Consigne. Transcrivez fidèlement le passage du texte sur l'élection présidentielle zambienne, en commençant par «Avant le vote, les» et en poursuivant jusqu'à «dément les accusations.».

La victoire du chef de l’Etat au pouvoir depuis 2021 était largement attendue. M. Hichilema faisait face à une dizaine d’adversaires.
Son principal concurrent, Brian Mundubile, un ancien ministre du gouvernement d’Edgar Lungu (2015-2021) a recueilli près de 38% des voix, a annoncé la présidente de la commission électorale de ce pays d’Afrique australe, Mwangala Zaloumis.
Cinq des 226 circonscriptions doivent encore être dépouillées mais «les résultats manquants ne devraient pas influencer de manière significative le résultat global de cette élection», a-t-elle ajouté.
L’élection du 13 août a été émaillée de différends inhabituels dans cette démocratie réputée stable.
Avant le vote, les partis d’opposition et les organisations de la société civile avaient mis en garde contre un rétrécissement de l’espace politique, invoquant des restrictions imposées à la campagne électorale. Puis une suspension sans précédent du dépouillement avait été décidée par la commission électorale en raison de «violences».
Et la confusion s’est encore intensifiée après le scrutin.
Des questions entourent les arrestations de figures de l’opposition survenues la semaine passée et confirmées tard dimanche par le gouvernement, qui avance que ce coup de filet du jeudi des élections visait une milice présumée. Le parti d’opposition NRPUP de Brian Mundubile date, lui, l’opération à vendredi, et dément les accusations.
Cette élection était largement considérée comme un référendum sur le premier mandat de Hakainde Hichilema, au cours duquel l’économie zambienne a renoué avec la croissance après des années de difficultés budgétaires.

Données sources.
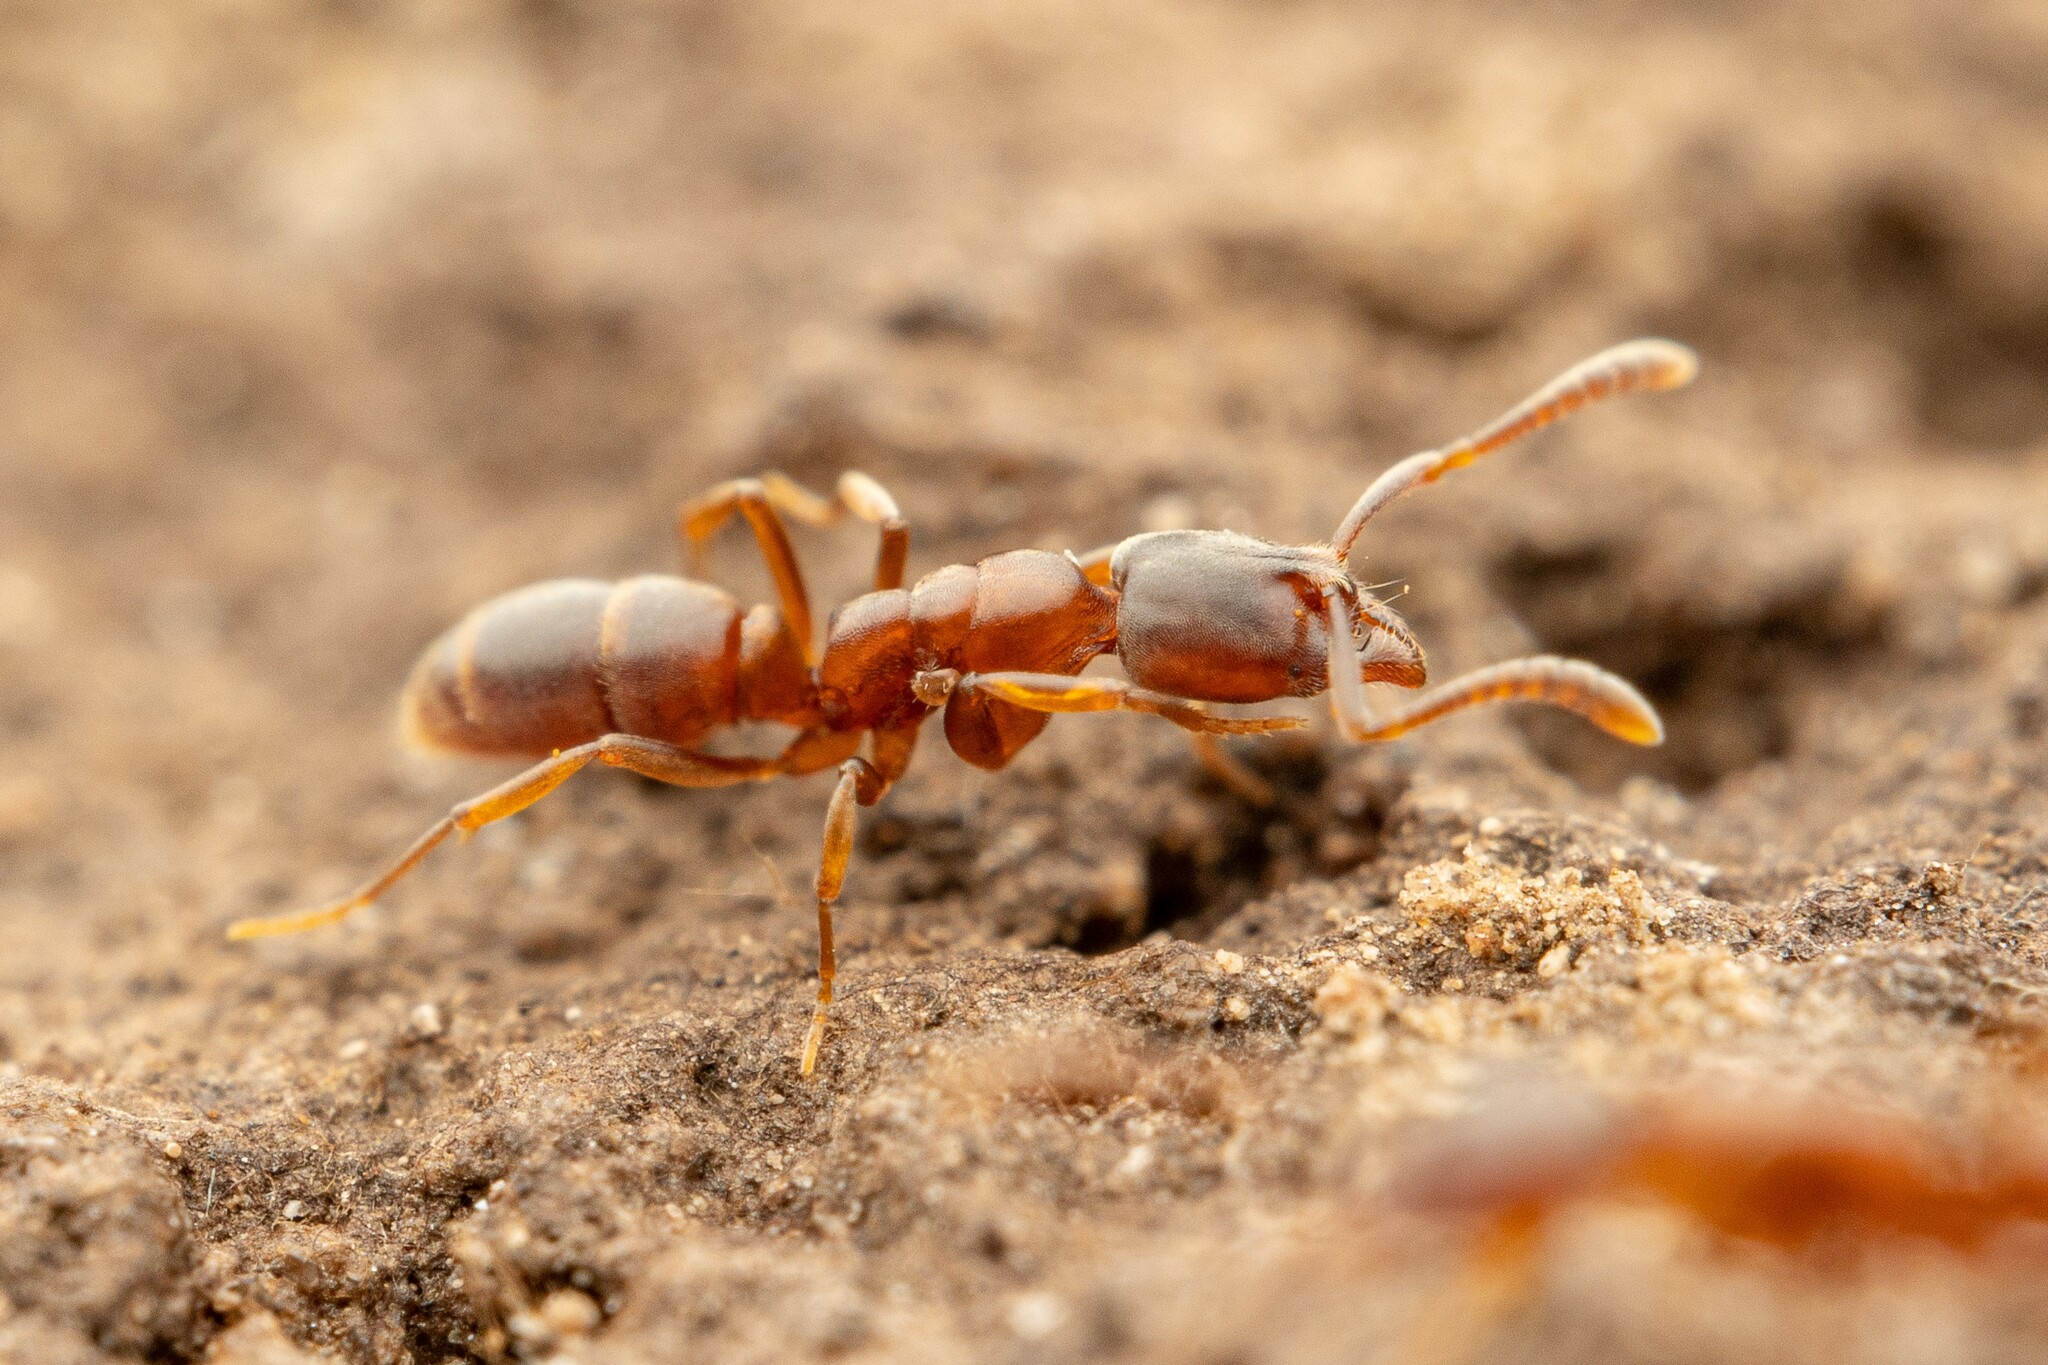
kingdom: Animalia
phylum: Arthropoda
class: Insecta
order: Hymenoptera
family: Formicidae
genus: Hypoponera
--
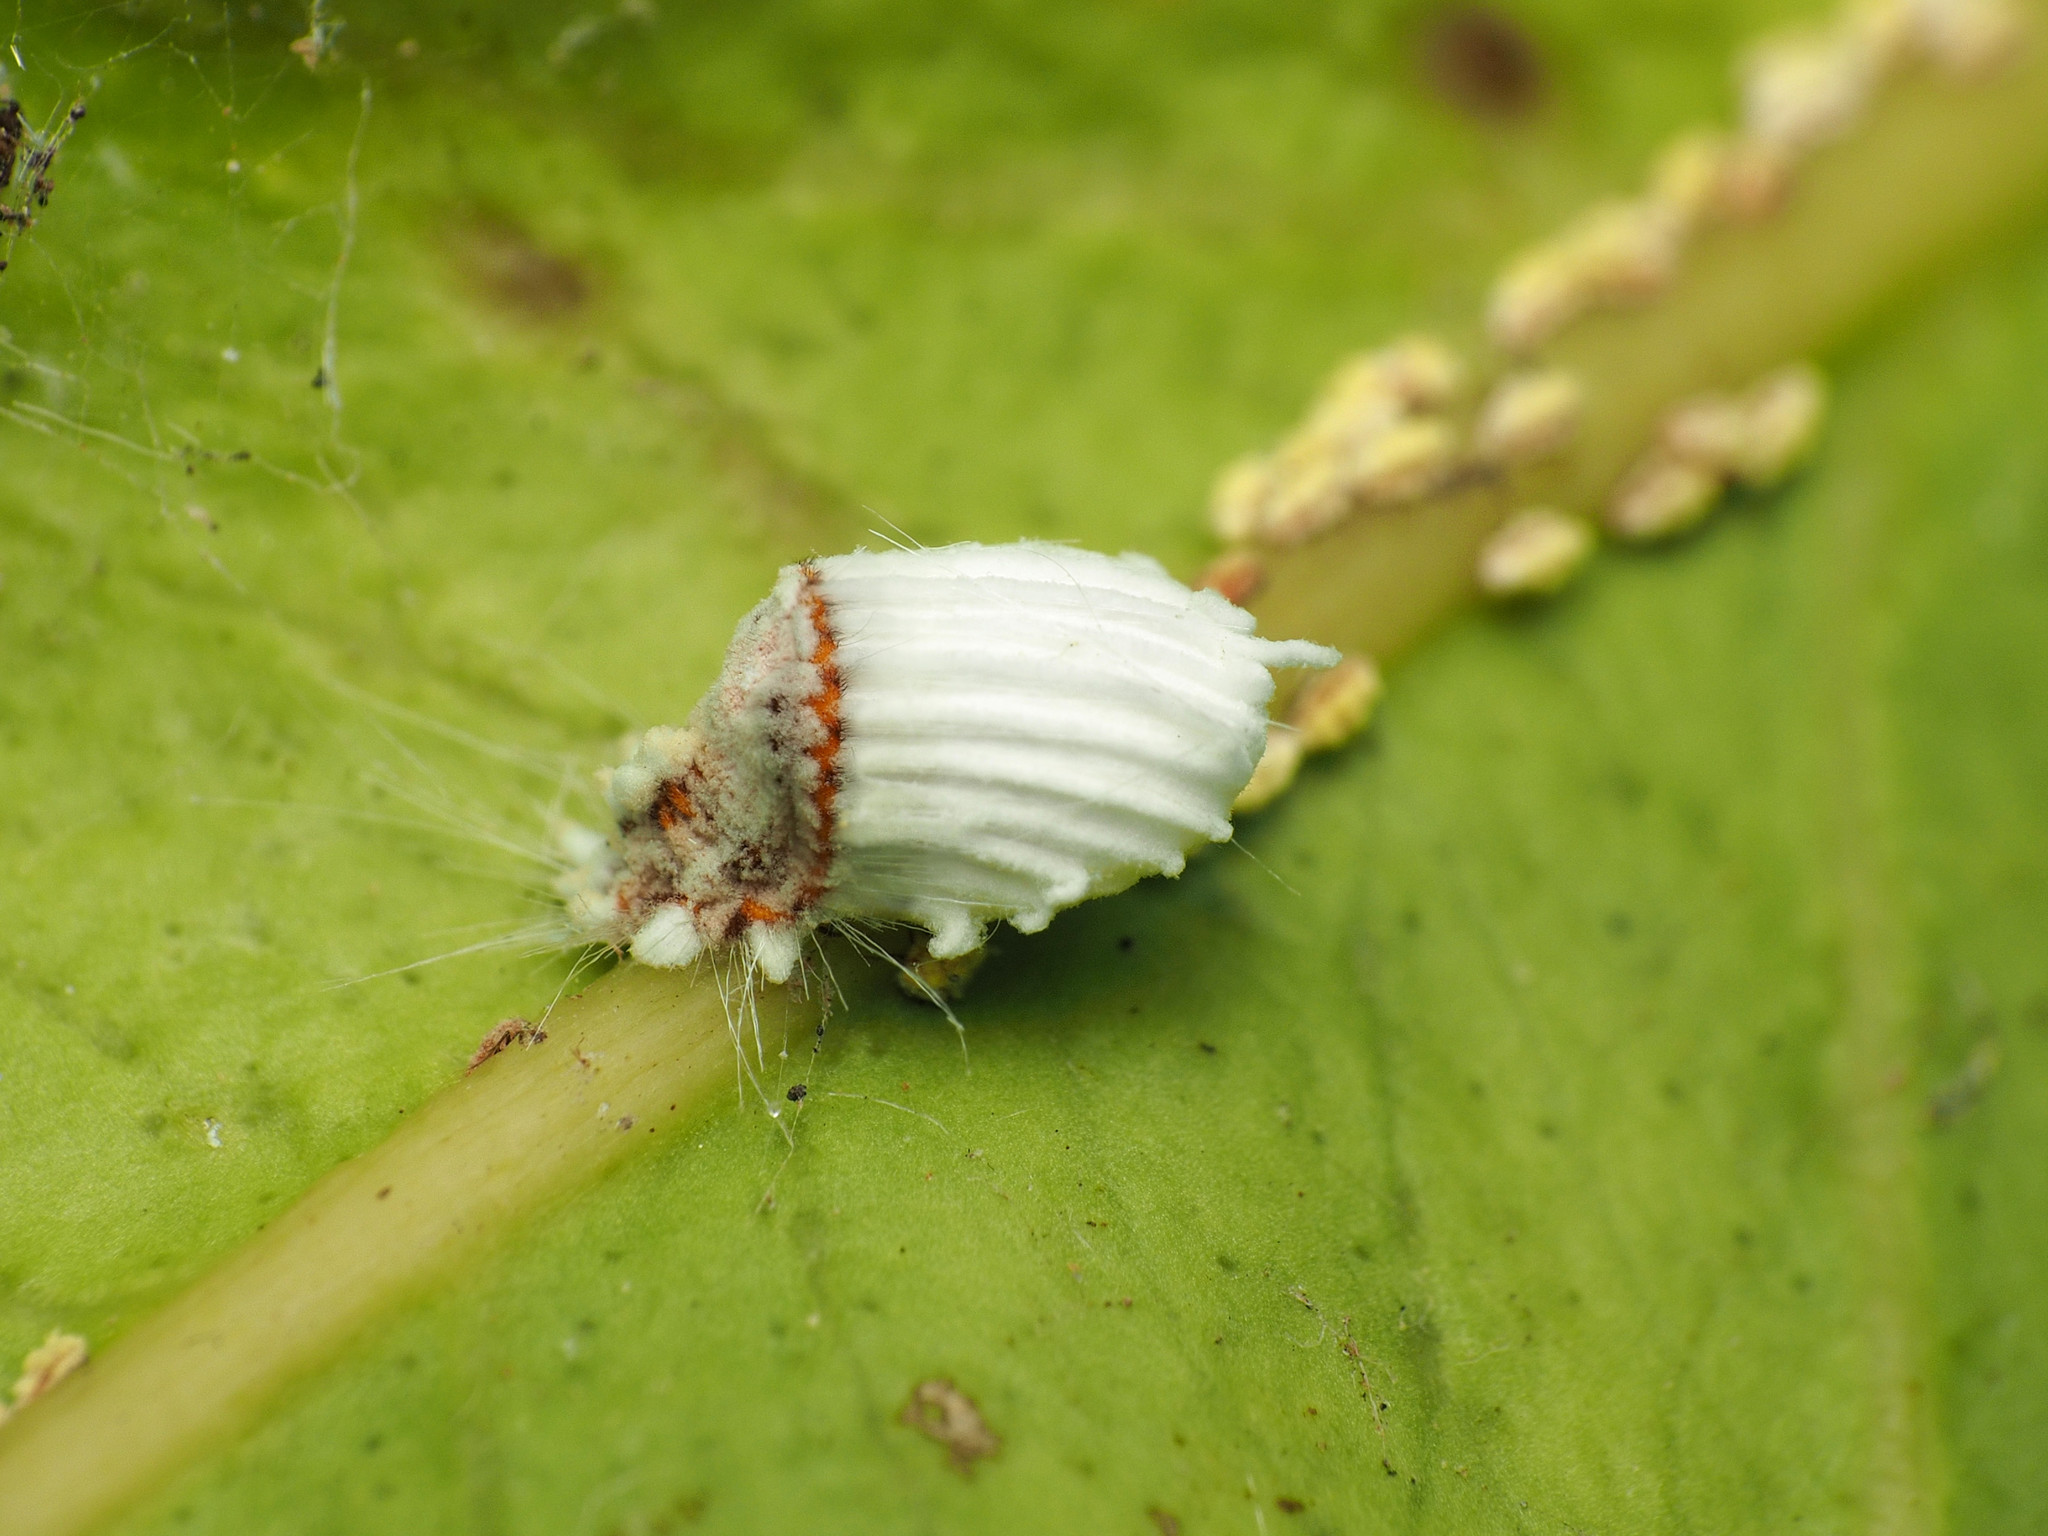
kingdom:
==
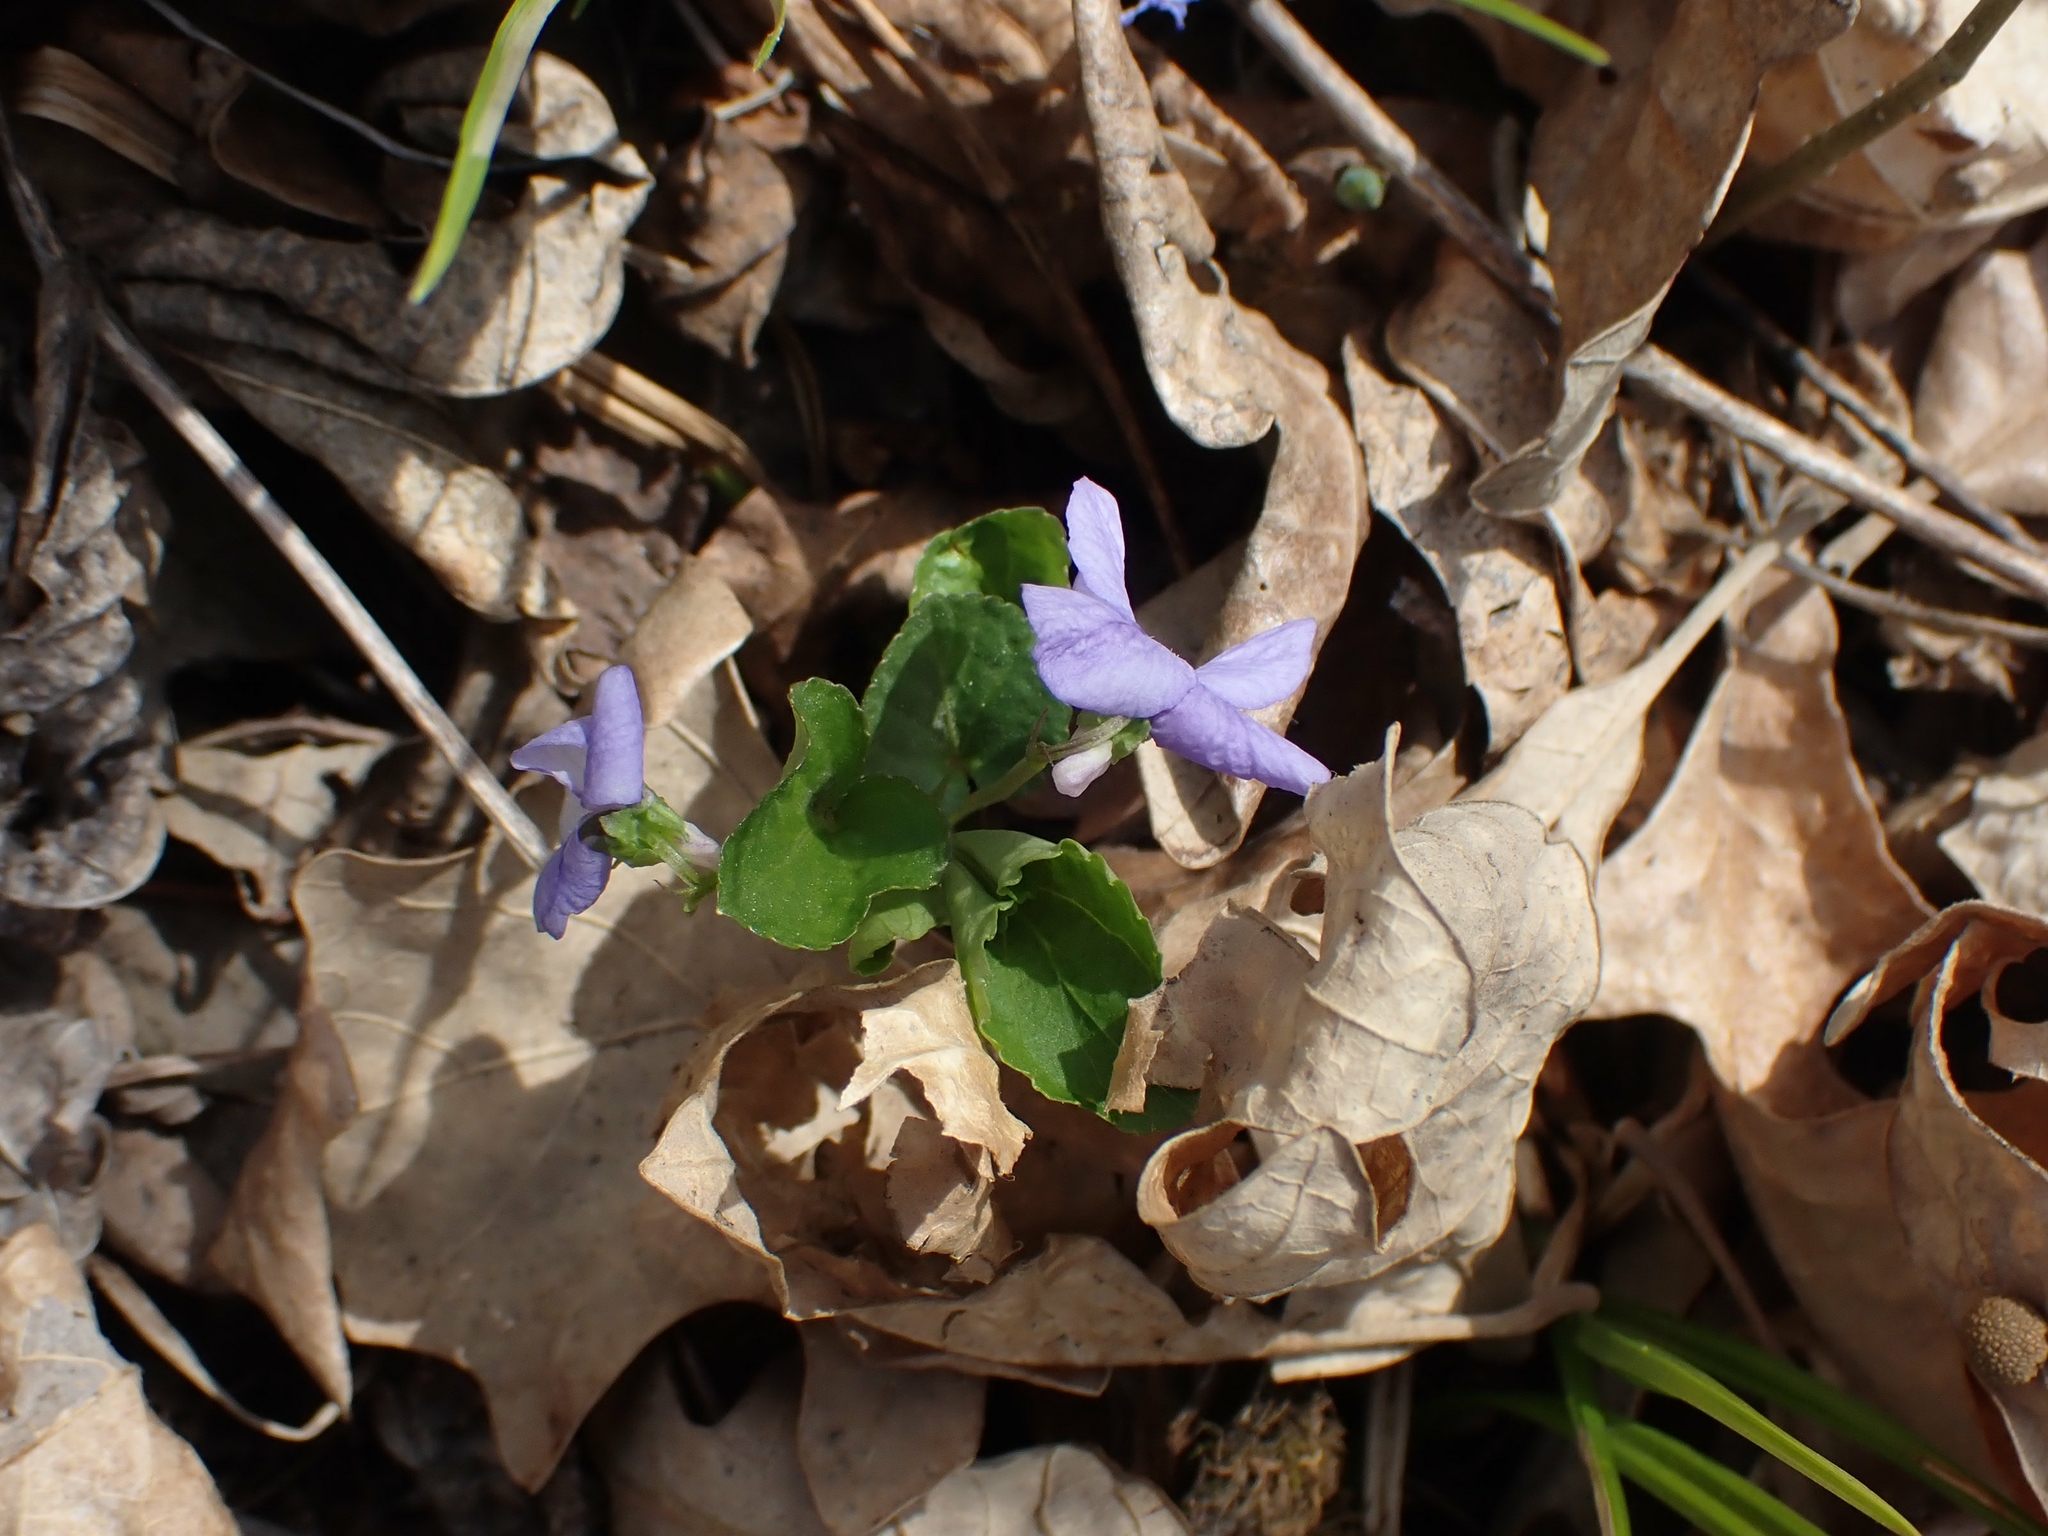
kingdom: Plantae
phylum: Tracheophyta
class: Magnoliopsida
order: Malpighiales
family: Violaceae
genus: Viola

Travail réalisé.
Avant le vote, les partis d’opposition et les organisations de la société civile avaient mis en garde contre un rétrécissement de l’espace politique, invoquant des restrictions imposées à la campagne électorale. Puis une suspension sans précédent du dépouillement avait été décidée par la commission électorale en raison de «violences».
Et la confusion s’est encore intensifiée après le scrutin.
Des questions entourent les arrestations de figures de l’opposition survenues la semaine passée et confirmées tard dimanche par le gouvernement, qui avance que ce coup de filet du jeudi des élections visait une milice présumée. Le parti d’opposition NRPUP de Brian Mundubile date, lui, l’opération à vendredi, et dément les accusations.